Rewrite the sales playbook text starting with "How to develop" and going on through "materials they require.", putting "brief" in place of "concise".

### Given passage
+ + + + +

Currently, in Sales and Marketing, we find ourselves in the Age of the Customer. In the past, the salesperson was the expert. Nowadays, the customer often knows your offering and your competition backwards and forwards. Stats won't simply woo them; they need to be sold to as an individual. They have the choice, know their options, and expect your approach to be tailored to them. While every customer is an individual, Customer Personas (breaking customers into groups based on their roles, actions, age, gender, etc.) help streamline your approach and sell successfully.

So, why do you need a Sales Playbook?

  • Faster sales cycles
  • Higher win rates
  • Faster onboarding
  • Better techniques & materials
  • Driven employees
  • Happier customers
  • A plug and play plan for sales interactions
  • A clear, self-informing repeatable process for constant improvement

How to develop your Sales Playbook

Your Playbook will be unique to your company and informed by your customers (their journey and how you alleviate their pain points), your market, offering, and team structure. However, the following are general rules to follow to develop a sales playbook for any business:

  • Keep it concise. Even the best content is irrelevant if there's too much of it. Salespeople will be overwhelmed, and the precious information under-utilized. 
  • Your Playbook should include outlines for specific plays (think of a flow chart) and the mediums and materials they require.

+ + + + +

### Excerpted records
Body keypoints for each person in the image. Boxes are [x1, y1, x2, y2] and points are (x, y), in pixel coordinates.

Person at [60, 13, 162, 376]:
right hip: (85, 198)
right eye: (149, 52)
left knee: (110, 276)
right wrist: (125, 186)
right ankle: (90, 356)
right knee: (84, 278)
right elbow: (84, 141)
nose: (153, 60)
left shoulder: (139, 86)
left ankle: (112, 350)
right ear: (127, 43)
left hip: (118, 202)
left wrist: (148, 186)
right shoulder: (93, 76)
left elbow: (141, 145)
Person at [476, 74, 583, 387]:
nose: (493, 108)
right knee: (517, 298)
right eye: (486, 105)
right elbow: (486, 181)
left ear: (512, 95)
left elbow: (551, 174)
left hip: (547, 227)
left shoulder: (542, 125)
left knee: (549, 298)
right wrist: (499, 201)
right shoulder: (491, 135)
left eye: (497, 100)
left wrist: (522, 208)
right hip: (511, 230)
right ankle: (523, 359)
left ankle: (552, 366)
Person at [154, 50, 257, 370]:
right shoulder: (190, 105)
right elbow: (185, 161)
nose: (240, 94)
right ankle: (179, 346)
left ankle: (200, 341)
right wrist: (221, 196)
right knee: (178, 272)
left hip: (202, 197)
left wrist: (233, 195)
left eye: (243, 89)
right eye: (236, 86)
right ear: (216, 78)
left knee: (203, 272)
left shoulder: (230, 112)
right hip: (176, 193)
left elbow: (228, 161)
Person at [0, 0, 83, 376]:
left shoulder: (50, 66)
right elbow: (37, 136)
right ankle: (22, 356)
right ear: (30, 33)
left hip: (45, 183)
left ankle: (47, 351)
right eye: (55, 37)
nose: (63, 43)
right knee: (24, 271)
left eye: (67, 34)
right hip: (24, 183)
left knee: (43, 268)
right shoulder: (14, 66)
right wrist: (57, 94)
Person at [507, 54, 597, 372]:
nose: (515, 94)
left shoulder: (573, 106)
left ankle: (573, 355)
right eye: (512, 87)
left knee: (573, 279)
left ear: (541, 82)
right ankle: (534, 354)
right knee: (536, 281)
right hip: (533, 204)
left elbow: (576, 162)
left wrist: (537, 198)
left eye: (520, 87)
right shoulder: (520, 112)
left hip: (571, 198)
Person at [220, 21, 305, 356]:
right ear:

+ + + + +

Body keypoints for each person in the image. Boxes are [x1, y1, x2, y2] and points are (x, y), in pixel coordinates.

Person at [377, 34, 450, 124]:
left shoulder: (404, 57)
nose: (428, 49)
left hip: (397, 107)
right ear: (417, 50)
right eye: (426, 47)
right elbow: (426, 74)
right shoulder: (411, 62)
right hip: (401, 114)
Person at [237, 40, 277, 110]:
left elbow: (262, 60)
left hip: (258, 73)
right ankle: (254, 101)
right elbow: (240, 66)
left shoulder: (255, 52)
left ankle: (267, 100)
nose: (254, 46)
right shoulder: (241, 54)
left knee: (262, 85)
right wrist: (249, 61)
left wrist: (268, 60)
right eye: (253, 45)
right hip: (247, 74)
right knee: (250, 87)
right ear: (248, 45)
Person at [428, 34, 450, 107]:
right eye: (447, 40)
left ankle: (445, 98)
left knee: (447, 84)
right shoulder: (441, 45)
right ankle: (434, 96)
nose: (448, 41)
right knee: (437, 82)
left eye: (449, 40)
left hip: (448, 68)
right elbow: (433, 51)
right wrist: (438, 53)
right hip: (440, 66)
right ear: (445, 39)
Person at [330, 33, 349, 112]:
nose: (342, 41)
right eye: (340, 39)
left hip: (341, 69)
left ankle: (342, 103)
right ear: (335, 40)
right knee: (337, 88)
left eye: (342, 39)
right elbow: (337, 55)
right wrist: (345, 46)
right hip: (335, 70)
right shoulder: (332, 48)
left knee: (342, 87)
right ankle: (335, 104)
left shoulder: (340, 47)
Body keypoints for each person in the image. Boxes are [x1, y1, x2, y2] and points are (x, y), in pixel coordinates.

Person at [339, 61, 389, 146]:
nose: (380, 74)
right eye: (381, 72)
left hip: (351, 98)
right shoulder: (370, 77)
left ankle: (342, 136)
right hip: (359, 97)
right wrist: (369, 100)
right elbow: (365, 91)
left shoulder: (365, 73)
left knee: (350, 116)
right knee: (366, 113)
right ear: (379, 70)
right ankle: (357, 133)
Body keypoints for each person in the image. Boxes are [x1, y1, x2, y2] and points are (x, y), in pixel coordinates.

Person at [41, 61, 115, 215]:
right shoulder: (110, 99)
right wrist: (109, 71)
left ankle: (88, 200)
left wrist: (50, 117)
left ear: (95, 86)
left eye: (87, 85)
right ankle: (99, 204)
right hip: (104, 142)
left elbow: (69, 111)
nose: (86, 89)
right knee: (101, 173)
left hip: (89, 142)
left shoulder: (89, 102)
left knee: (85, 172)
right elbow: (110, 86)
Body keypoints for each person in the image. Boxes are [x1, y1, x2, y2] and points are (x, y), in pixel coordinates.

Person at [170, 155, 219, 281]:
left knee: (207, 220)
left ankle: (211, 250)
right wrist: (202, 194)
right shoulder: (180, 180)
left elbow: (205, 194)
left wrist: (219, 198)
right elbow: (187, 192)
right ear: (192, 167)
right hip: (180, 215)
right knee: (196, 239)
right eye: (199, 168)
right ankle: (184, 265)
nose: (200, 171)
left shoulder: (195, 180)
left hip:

+ + + + +

### Exercise solution
How to develop your Sales Playbook

Your Playbook will be unique to your company and informed by your customers (their journey and how you alleviate their pain points), your market, offering, and team structure. However, the following are general rules to follow to develop a sales playbook for any business:

  • Keep it brief. Even the best content is irrelevant if there's too much of it. Salespeople will be overwhelmed, and the precious information under-utilized. 
  • Your Playbook should include outlines for specific plays (think of a flow chart) and the mediums and materials they require.